By Sarah Shapiro    
What have we done?
This morning marked the first weekday in three decades that I wasn't confronted by beggars when approaching the Western Wall. After a long history of complaints from tourists and residents, a front-page article in the Friday (November 9) Jerusalem Post reported, "Praying, Yes — but Begging, No," — beggars have at last been banned from Judaism's holiest site. So their absence today didn't come as a complete surprise.
But it felt a little odd, even vaguely disorienting, to descend from the bus, make my way across the Western Wall Plaza, then turn right onto the walkway down toward the Wall — all without being accosted by those supplicant eyes and outstretched hands. Gone were Malka and Tzipora, Shoshana and Ilana, and all the others, whose names I never knew. Apparently, somewhere along the line, I'd gotten used to them. The persistent annoyance of their presence had become an integral feature of my Western Wall experience, perhaps as much as the huge, eternal stones themselves.

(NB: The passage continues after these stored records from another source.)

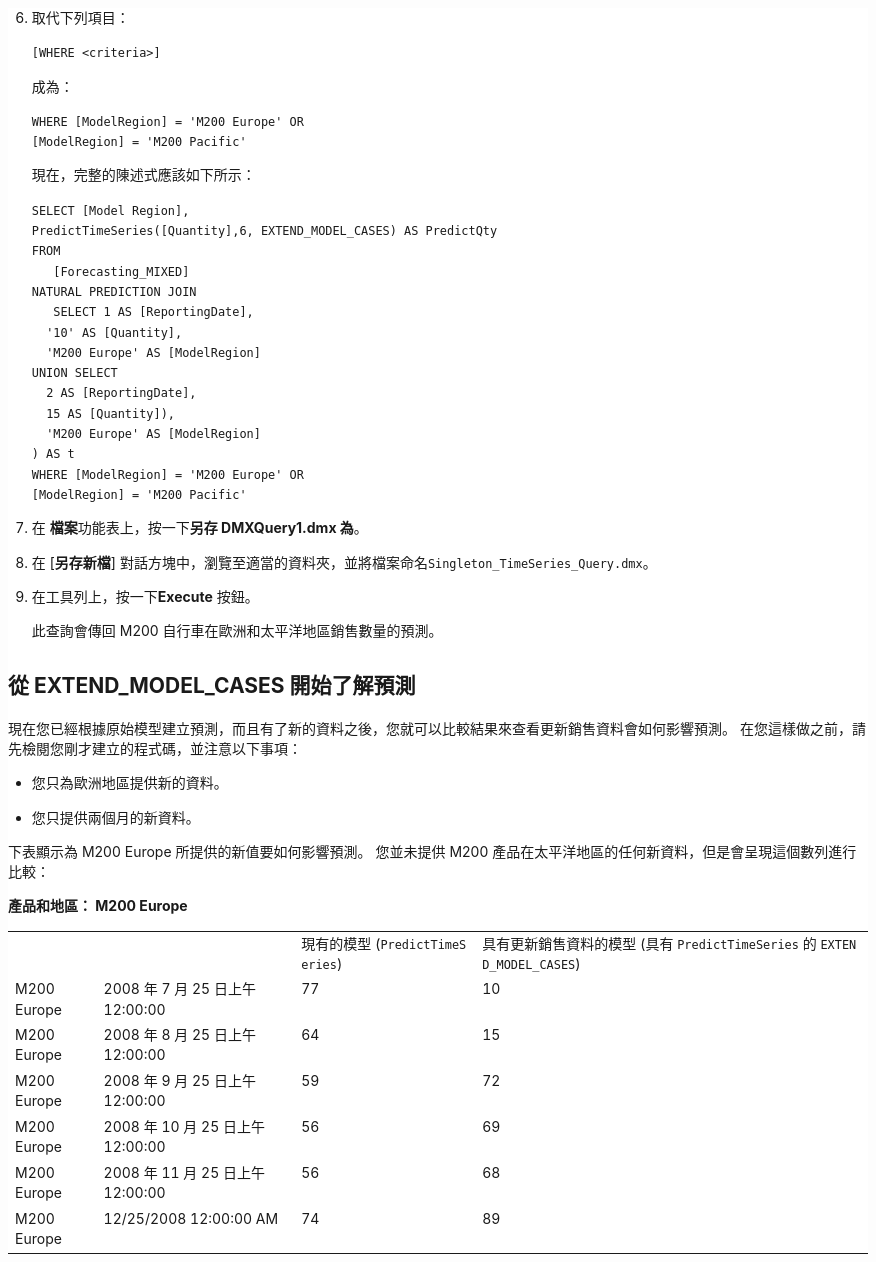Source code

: 6.  取代下列項目：  
  
    ```  
    [WHERE <criteria>]  
    ```  
  
     成為：  
  
    ```  
    WHERE [ModelRegion] = 'M200 Europe' OR  
    [ModelRegion] = 'M200 Pacific'  
    ```  
  
     現在，完整的陳述式應該如下所示：  
  
    ```  
    SELECT [Model Region],  
    PredictTimeSeries([Quantity],6, EXTEND_MODEL_CASES) AS PredictQty  
    FROM  
       [Forecasting_MIXED]  
    NATURAL PREDICTION JOIN   
       SELECT 1 AS [ReportingDate],  
      '10' AS [Quantity],  
      'M200 Europe' AS [ModelRegion]  
    UNION SELECT  
      2 AS [ReportingDate],  
      15 AS [Quantity]),  
      'M200 Europe' AS [ModelRegion]  
    ) AS t  
    WHERE [ModelRegion] = 'M200 Europe' OR  
    [ModelRegion] = 'M200 Pacific'  
    ```  
  
7.  在 **檔案**功能表上，按一下**另存 DMXQuery1.dmx 為**。  
  
8.  在 [**另存新檔**] 對話方塊中，瀏覽至適當的資料夾，並將檔案命名`Singleton_TimeSeries_Query.dmx`。  
  
9. 在工具列上，按一下**Execute**  按鈕。  
  
     此查詢會傳回 M200 自行車在歐洲和太平洋地區銷售數量的預測。  
  
## <a name="understanding-prediction-start-with-extendmodelcases"></a>從 EXTEND_MODEL_CASES 開始了解預測  
 現在您已經根據原始模型建立預測，而且有了新的資料之後，您就可以比較結果來查看更新銷售資料會如何影響預測。 在您這樣做之前，請先檢閱您剛才建立的程式碼，並注意以下事項：  
  
-   您只為歐洲地區提供新的資料。  
  
-   您只提供兩個月的新資料。  
  
 下表顯示為 M200 Europe 所提供的新值要如何影響預測。 您並未提供 M200 產品在太平洋地區的任何新資料，但是會呈現這個數列進行比較：  
  
 **產品和地區： M200 Europe**  
  
|||||  
|-|-|-|-|  
|||現有的模型 (`PredictTimeSeries`)|具有更新銷售資料的模型 (具有 `PredictTimeSeries` 的 `EXTEND_MODEL_CASES`)|  
|M200 Europe|2008 年 7 月 25 日上午 12:00:00|77|10|  
|M200 Europe|2008 年 8 月 25 日上午 12:00:00|64|15|  
|M200 Europe|2008 年 9 月 25 日上午 12:00:00|59|72|  
|M200 Europe|2008 年 10 月 25 日上午 12:00:00|56|69|  
|M200 Europe|2008 年 11 月 25 日上午 12:00:00|56|68|  
|M200 Europe|12/25/2008 12:00:00 AM|74|89|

And annoyance it often was. Except for violence and outright acts of aggression (which in 30 years I myself never witnessed; perhaps behavior of that sort occurred over on the men's side) I can attest to the basic accuracy of most everything else reported in the Post. The guilt-inducing comments and the disappointed gaze, the requests for more, the ubiquitous red strings. Most irritating of all: the less than gentle, insistent tapping on one's shoulder in the midst of prayer — surely the ultimate intrusion on a person's privacy.   
ONE BEGGAR in particular earned a certain notoriety by virtue of her rude insatiability. Give her a shekel and she'd want five. Five and she'd implore you for ten. Ten? You were in for a scolding. "Ze lo yafe! I just got out of the hospital! An operation! Look! Here's my scar!"
A visitor to Israel once told me how he'd given this individual NIS 20 and she had reprimanded him for not giving dollars! On one occasion when I decided impulsively to court her favor, I gave her five shekels, which she said was not enough. "Beseder [OK]! Give it back to me then!" I retorted, snatching it from her hand. That crass interaction upset my equanimity and discombobulated me to such an extent throughout my morning prayers, that I determinedly ignored her from then on, passing her by with averted eyes — which was equally discombobulating. She had me over a barrel.
It was additionally unnerving to learn sometime later that several respected rabbis in the Jewish Quarter had pooled funds and raised money on this woman's behalf. That's how she paid for the operation.